During the two tax years in question, one of the foster care clients routinely spent weekends at his parents’ home. With the exception of certain holidays, the other foster care client lived with couple year-round and accompanied them on family vacations and recreational outings. One of the foster care clients had special dietary requirements and restrictions.
A state agency paid the couple $24,000 in 2012 and $48,000 in 2013 for providing foster care services to clients. The services included purchasing their food, preparing their meals and transporting them to their numerous doctors’ appointments and other activities away from the house. For these two tax years, the husband was employed by various healthcare providers, while the wife wasn’t employed at all.

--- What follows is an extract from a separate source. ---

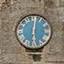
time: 6:01
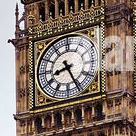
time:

The couple deducted $7,465 and $7,788 for depreciation on Schedules C for 2012 and 2013, respectively. They claimed the deductions for depreciation were attributable entirely to the business use of their personal residence.
Tax outcome: The Tax Court determined that the couple passed the test for qualifying for deductions based on business use of a home. They showed the additional bedrooms and bathrooms were used regularly and exclusively for their foster care business. Thus, the couple is entitled to a depreciation deduction based on a reasonable allowance for the exhaustion and wear and tear of the property.
However, the Court differed with the couple on the applicable percentages for the two tax years. Ultimately, the Tax Court calculated that the additional bedrooms and bathroom represent 70 percent, or 402.5 square feet, of the total square footage added during the renovations. Accordingly, the Court said that 24.17 percent of the home was used exclusively for business, not the higher figures claimed by the couple on their returns.
Nevertheless, this represents a significant tax victory for the taxpayers. If you have clients in a similar situation, document the business use of their home.